• Task: Could you copy, word for word, the records from their first line through the line containing "picture [0, 0, 1654, 1241]", with both ends included?
╭─ Stored rows
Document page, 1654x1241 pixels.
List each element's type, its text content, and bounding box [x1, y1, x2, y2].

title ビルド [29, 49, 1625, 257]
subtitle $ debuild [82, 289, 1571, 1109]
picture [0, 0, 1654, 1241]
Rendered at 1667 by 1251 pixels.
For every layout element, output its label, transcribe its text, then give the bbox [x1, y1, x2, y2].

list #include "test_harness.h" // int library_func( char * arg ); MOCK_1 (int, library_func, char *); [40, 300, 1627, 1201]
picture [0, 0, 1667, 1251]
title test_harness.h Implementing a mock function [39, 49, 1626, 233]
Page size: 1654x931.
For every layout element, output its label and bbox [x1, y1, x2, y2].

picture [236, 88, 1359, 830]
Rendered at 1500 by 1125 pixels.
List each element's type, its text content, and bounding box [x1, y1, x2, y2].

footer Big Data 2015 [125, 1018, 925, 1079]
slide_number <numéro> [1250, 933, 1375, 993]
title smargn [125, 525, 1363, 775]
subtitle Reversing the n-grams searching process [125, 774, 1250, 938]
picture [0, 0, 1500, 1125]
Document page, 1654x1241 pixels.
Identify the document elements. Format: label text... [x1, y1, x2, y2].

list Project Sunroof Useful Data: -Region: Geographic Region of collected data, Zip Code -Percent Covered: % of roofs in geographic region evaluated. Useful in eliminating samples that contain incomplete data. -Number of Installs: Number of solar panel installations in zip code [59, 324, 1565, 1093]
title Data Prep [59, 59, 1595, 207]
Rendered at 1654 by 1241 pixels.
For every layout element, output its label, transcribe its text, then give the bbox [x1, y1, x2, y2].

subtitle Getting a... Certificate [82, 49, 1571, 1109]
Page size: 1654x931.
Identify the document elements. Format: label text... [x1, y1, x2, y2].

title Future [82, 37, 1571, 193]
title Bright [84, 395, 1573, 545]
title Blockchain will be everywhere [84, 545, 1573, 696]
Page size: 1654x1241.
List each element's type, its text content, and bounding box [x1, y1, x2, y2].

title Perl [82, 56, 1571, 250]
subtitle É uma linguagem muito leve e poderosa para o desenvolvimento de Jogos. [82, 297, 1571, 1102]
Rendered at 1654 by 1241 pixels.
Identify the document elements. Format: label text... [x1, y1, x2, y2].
╰─
• Output for this exercise:
Document page, 1654x1241 pixels.
List each element's type, its text content, and bounding box [x1, y1, x2, y2].

title ビルド [29, 49, 1625, 257]
subtitle $ debuild [82, 289, 1571, 1109]
picture [0, 0, 1654, 1241]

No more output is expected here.